Begin Source text
I used a transfer punch to transfer the holes to the cast iron of the main casting, then moved everything to my ancient Delta drill press so I could use a long drill to drill through the holes of the stage plate while clearing the sides of the casting at the same time: It just barely fit.






I returned to the original ram/rack at this point. Since this press may still be used for extremely-light pressing, I decided to drill a 3/8-in. hole in one end of the ram (I checked to make sure that they are interchangeable) for possible tools I might make from drill rod.






I made a brass L-shaped drop-in spacer to retain the press rack when in use. By pulling this out first, the rack can be moved toward the front of the unit and lifted out of the press.






For the tapping shaft, I milled the free end to a 5/16 hex via the quick-and-dirty method of holding in a hex collet block and turning it to cut each flat face. this allowed me to use 5/16 sockets to attach handles of different types.






I made a short T-handle by silver-soldering a knurled bar to a modified socket and a longer bar handle with two plastic spinner knobs that are held by nuts to a socket with outside threads.
End Source text
### Required work:
1. For each statement about the press write-up, answer yes or no and quote the exact words that decide it: (a) The stage plate holes were drilled on a Delta drill press. (b) The hole drilled in one end of the ram is 5/16 in. (c) The spacer that holds the rack in place is made of brass.
2. Print the stretch of the press write-up from "I used a transfer" through "from drill rod.", word for word.
These records have nothing to do with the write-up.
Begin Data extract
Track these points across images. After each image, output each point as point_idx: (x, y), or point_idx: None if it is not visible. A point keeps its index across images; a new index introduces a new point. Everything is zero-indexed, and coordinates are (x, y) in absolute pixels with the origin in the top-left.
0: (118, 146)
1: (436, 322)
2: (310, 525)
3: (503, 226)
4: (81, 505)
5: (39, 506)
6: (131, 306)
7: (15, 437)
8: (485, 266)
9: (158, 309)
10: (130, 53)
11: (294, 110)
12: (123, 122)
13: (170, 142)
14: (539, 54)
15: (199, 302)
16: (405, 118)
End Data extract
Begin Data extract
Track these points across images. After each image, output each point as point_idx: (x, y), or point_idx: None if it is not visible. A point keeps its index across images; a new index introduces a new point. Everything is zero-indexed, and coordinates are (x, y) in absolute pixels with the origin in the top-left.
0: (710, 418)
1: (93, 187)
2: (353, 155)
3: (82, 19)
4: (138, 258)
End Data extract
### Task answers:
1.
(a) Yes: "then moved everything to my ancient Delta drill press so I could use a long drill to drill through the holes of the stage plate"
(b) No: "I decided to drill a 3/8-in. hole in one end of the ram"
(c) Yes: "I made a brass L-shaped drop-in spacer to retain the press rack when in use."

2.
I used a transfer punch to transfer the holes to the cast iron of the main casting, then moved everything to my ancient Delta drill press so I could use a long drill to drill through the holes of the stage plate while clearing the sides of the casting at the same time: It just barely fit.






I returned to the original ram/rack at this point. Since this press may still be used for extremely-light pressing, I decided to drill a 3/8-in. hole in one end of the ram (I checked to make sure that they are interchangeable) for possible tools I might make from drill rod.